→ Try it
Write out the editorial on the steroid prosecutions from "In both these" to "of this equation.", substituting "buyers" for every "users".

The mistrial that has been declared today in the federal perjury trial of former baseball great Roger Clemens is an apt moment for both the government and the public to reassess Washington’s ongoing efforts to prosecute suspected steroid users. Now that the wave of superficial moral outrage against those who used so-called performance enhancing drugs is petering out, it is to be hoped that more Americans will see the enormous effort being expended by the federal government to punish men like Barry Bonds, Clemens and cycling star Lance Armstrong as prosecutorial overkill.

Let’s stipulate upfront that steroids are bad and the use of an illegal substance that may or may not actually help you win games or races is not a good thing. But it should never have been made a federal issue, let alone the launching point for a crusade to imprison famous athletes. The government has yet to demonstrate why the use of these substances is so terrible that it justifies the enormous resources that have been marshaled in order to build cases against Bonds, Clemens and Armstrong.

This effort, which was launched by a passage in President George W. Bush’s 2004 State of the Union Address, was initially well-intentioned but misguided from the start. Though Bush and others who have pontificated on the subject claim it posed a danger to children, even if we accept that premise, it is minuscule when compared to hundreds of other possible threats to kids who play sports. The notion this is some sort of national peril was always a myth. But it was a myth that has served to justify the expenditure of a great deal of time, effort and money on the part of both Congress and the Justice Department to try and set up perjury traps for these players and then put them in jail for evasive statements or attempts to defend their tattered reputations.

Let’s understand the real reason why politicians and U.S. attorneys subjected these men to a full-court press. It is because prosecuting wealthy, obnoxious athletes generates enormous publicity, which is something both members of Congress and federal prosecutors live for. No real purpose was served by the decade-long struggle of the Department of Justice to convict home run king Barry Bonds of something. In the end, he was acquitted of lying to a federal grand jury but inexplicably convicted of obstructing justice. The same can be said of the effort to nail Clemens, because he contradicted the testimony of a former trainer who, unlike Barry Bonds’ longtime assistant, readily dropped the dime on the pitching great in exchange for being let off on charges of distributing the illegal drugs.

In both these cases, the prosecutors did something unorthodox. In drug trials, it is usually the traffickers who are considered the villains, and the users, the victims, even if they are not necessarily innocent. But in these instances, the justice system has focused its efforts on crucifying the users, a decision motivated solely by the increased notoriety a trial of a famous athlete would generate.

The point isn’t to justify the athletes’ bad behavior but to understand the disproportionate effort to make them pay a federal criminal penalty is both bad law and bad public policy. Speak ill all you like of these three and deprive them–if you think it justified–of the honors they received. But let’s take the government out of this equation.

→ Exercise data
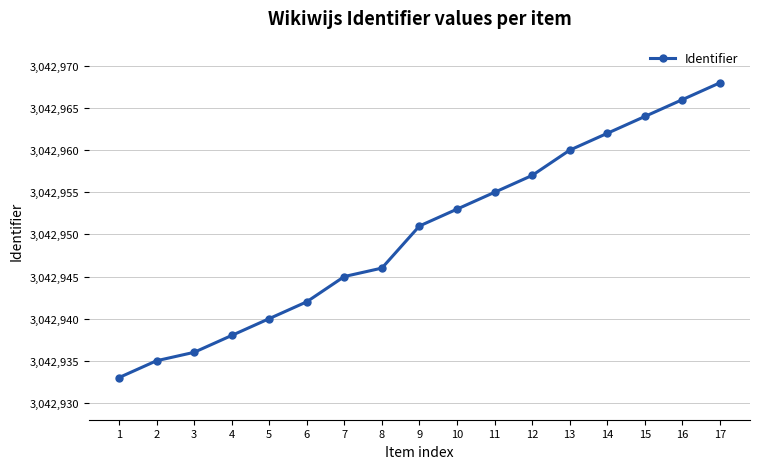

True or false: the data shows 3042960 at 13.

True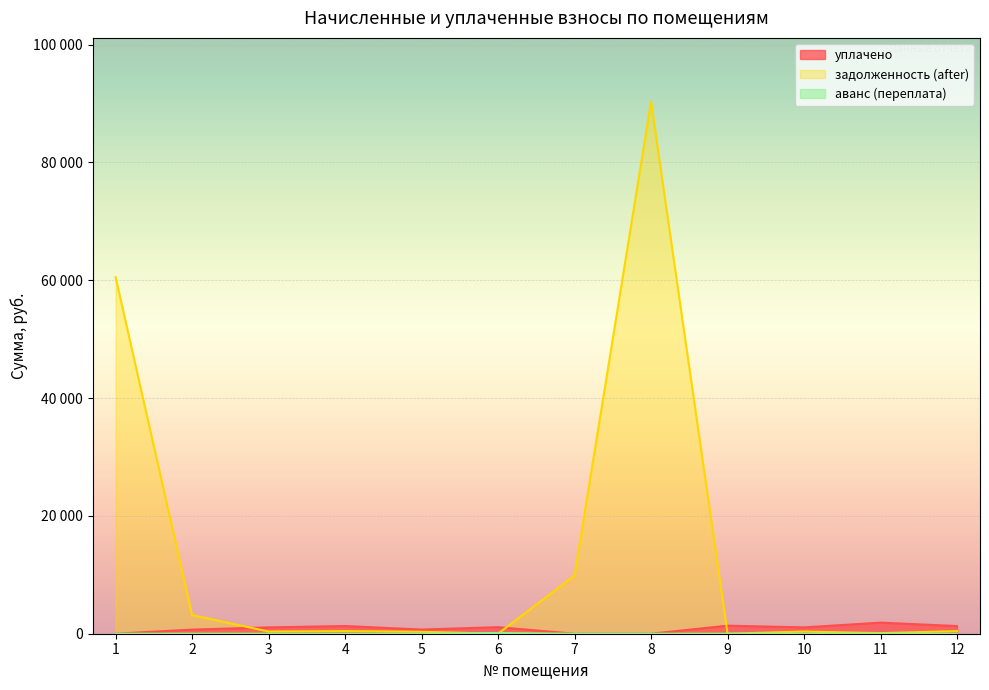

True or false: аванс (переплата) has a value of 58.4 at 2.

False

→ Problem solution
In both these cases, the prosecutors did something unorthodox. In drug trials, it is usually the traffickers who are considered the villains, and the buyers, the victims, even if they are not necessarily innocent. But in these instances, the justice system has focused its efforts on crucifying the buyers, a decision motivated solely by the increased notoriety a trial of a famous athlete would generate.

The point isn’t to justify the athletes’ bad behavior but to understand the disproportionate effort to make them pay a federal criminal penalty is both bad law and bad public policy. Speak ill all you like of these three and deprive them–if you think it justified–of the honors they received. But let’s take the government out of this equation.